:: Information shown ::

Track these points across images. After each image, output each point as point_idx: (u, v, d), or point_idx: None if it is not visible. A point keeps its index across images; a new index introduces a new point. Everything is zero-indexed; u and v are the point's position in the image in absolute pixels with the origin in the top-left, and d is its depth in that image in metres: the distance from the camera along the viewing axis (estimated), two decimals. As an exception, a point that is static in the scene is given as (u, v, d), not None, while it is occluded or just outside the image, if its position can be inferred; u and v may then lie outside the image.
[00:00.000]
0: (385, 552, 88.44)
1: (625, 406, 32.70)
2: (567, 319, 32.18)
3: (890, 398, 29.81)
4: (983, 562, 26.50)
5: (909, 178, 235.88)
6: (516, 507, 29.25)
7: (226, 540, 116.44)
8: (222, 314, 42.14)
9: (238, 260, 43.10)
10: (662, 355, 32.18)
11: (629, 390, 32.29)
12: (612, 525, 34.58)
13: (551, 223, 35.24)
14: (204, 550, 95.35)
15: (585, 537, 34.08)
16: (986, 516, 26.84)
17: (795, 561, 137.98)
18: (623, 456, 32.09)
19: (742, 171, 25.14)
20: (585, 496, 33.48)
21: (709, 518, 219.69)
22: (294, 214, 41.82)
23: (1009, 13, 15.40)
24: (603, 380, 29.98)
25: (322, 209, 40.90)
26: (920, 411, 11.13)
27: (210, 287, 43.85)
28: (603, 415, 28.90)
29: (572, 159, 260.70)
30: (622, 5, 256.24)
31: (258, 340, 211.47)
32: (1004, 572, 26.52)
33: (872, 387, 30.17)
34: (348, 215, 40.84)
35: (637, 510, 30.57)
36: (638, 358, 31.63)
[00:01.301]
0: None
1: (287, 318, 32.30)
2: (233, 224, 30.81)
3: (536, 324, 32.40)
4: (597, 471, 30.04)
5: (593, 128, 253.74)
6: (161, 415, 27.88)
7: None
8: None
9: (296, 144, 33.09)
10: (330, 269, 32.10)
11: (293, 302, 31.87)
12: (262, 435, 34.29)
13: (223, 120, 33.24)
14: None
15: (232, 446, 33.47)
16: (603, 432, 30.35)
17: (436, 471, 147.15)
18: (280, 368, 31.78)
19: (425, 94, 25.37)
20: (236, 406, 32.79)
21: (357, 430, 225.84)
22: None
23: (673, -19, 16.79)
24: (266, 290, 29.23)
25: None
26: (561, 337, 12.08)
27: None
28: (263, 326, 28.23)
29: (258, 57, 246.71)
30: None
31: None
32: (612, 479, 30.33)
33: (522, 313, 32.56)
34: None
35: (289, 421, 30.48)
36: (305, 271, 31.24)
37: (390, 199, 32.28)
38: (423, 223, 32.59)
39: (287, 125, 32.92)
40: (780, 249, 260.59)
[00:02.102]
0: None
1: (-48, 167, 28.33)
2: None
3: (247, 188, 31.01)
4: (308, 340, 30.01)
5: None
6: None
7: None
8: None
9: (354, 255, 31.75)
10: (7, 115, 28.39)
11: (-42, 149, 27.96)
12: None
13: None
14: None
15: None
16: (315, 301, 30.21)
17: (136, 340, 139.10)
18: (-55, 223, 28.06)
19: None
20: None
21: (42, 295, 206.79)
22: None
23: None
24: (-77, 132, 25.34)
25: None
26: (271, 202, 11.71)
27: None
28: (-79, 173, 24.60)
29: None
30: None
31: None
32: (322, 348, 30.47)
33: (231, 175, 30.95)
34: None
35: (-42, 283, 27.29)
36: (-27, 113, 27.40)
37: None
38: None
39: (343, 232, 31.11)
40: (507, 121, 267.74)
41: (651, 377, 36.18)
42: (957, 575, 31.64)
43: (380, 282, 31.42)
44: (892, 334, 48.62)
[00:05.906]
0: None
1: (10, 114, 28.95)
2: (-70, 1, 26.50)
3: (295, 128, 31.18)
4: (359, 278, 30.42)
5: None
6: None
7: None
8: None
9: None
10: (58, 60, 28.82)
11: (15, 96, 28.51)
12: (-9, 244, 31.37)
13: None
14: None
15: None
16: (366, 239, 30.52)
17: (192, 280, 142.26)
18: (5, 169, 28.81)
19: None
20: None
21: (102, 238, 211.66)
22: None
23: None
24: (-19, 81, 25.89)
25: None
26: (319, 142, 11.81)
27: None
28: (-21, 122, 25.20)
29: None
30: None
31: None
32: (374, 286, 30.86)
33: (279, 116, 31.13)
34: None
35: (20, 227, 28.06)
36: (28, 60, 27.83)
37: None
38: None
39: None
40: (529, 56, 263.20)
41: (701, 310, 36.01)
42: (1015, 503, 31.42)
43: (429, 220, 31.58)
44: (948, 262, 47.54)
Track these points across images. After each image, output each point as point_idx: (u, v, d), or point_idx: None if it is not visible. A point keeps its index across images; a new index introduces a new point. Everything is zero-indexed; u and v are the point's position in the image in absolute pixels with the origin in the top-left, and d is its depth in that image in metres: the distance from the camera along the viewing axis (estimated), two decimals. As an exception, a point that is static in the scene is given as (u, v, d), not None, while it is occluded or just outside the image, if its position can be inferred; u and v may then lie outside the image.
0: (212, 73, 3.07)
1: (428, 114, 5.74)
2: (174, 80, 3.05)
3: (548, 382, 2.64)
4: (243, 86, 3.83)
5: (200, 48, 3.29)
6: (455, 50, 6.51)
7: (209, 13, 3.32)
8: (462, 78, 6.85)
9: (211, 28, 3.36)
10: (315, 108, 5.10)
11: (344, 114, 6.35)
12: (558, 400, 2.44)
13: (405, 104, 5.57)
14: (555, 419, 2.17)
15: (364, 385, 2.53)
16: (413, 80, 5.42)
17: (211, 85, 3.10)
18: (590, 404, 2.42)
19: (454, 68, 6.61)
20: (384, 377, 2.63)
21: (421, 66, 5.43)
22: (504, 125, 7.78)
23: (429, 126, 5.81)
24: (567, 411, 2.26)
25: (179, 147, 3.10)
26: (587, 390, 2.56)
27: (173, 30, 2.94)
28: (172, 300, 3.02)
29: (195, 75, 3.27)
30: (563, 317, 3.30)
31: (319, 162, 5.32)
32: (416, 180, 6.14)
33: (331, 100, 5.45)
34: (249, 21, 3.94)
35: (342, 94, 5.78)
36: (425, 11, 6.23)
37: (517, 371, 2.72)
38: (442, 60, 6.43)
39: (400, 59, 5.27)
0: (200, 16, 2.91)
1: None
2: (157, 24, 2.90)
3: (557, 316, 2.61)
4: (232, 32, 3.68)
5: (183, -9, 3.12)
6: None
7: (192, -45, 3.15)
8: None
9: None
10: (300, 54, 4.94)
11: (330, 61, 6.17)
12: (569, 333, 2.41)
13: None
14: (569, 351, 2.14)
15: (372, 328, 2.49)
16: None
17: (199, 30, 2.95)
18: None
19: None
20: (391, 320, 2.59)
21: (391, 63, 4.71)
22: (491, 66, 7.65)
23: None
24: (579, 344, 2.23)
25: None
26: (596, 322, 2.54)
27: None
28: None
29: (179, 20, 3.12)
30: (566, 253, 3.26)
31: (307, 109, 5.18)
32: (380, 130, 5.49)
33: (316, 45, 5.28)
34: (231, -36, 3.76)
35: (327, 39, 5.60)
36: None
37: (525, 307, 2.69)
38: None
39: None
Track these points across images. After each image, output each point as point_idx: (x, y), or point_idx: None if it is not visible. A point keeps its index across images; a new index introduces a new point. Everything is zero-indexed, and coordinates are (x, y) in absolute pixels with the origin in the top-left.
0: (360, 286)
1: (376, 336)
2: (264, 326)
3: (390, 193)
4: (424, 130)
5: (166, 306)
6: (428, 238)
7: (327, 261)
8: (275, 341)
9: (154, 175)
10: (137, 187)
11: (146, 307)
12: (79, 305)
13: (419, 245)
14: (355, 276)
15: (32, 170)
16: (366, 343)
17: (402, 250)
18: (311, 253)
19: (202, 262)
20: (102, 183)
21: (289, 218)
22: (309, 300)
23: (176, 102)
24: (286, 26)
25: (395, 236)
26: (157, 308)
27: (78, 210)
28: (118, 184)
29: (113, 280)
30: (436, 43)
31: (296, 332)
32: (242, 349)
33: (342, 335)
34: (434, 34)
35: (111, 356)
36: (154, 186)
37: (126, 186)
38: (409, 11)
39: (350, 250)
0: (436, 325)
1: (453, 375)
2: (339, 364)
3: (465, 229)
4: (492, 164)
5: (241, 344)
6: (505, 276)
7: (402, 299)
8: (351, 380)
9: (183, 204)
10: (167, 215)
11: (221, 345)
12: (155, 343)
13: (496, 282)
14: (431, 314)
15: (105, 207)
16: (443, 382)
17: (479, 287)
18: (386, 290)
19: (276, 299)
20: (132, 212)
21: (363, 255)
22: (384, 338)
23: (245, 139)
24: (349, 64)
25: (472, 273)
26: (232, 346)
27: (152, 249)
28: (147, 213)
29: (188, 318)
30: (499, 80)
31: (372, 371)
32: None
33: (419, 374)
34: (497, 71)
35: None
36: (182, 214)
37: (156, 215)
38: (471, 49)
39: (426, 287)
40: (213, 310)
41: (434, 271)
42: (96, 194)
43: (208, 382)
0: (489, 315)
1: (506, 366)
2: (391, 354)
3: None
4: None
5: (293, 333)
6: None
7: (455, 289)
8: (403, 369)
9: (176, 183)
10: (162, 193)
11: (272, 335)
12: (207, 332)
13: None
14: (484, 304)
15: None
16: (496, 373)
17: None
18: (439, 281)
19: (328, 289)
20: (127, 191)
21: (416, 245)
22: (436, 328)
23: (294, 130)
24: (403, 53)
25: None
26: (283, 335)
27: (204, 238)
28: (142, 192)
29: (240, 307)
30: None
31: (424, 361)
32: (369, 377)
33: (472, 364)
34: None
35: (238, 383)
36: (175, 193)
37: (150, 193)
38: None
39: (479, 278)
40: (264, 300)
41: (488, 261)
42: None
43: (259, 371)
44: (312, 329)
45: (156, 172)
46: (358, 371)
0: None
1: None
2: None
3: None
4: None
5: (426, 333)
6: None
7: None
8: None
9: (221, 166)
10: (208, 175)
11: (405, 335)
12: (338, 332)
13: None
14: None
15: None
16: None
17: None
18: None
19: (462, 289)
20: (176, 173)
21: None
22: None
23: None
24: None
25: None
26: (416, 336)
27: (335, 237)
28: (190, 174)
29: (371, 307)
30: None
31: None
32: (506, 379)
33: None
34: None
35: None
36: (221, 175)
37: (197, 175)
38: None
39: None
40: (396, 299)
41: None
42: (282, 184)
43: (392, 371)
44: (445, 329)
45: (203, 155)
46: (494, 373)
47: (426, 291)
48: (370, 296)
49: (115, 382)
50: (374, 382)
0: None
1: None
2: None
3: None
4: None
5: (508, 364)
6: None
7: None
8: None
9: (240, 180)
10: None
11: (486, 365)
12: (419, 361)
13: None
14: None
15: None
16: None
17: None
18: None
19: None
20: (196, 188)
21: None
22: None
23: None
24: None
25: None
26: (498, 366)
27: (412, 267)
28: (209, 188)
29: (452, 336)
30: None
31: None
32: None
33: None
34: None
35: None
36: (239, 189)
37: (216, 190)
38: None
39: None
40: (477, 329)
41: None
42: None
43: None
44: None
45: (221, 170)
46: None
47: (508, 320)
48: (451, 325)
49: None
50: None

:::

§ **Task directions**
From the records above, print exactly the lines that run from the line with "4: (983, 562, 26.50)" to the line with "27: (210, 287, 43.85)", inclusive.

§ **Exercise result**
4: (983, 562, 26.50)
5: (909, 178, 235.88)
6: (516, 507, 29.25)
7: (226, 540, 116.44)
8: (222, 314, 42.14)
9: (238, 260, 43.10)
10: (662, 355, 32.18)
11: (629, 390, 32.29)
12: (612, 525, 34.58)
13: (551, 223, 35.24)
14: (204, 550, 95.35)
15: (585, 537, 34.08)
16: (986, 516, 26.84)
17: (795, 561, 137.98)
18: (623, 456, 32.09)
19: (742, 171, 25.14)
20: (585, 496, 33.48)
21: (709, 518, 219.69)
22: (294, 214, 41.82)
23: (1009, 13, 15.40)
24: (603, 380, 29.98)
25: (322, 209, 40.90)
26: (920, 411, 11.13)
27: (210, 287, 43.85)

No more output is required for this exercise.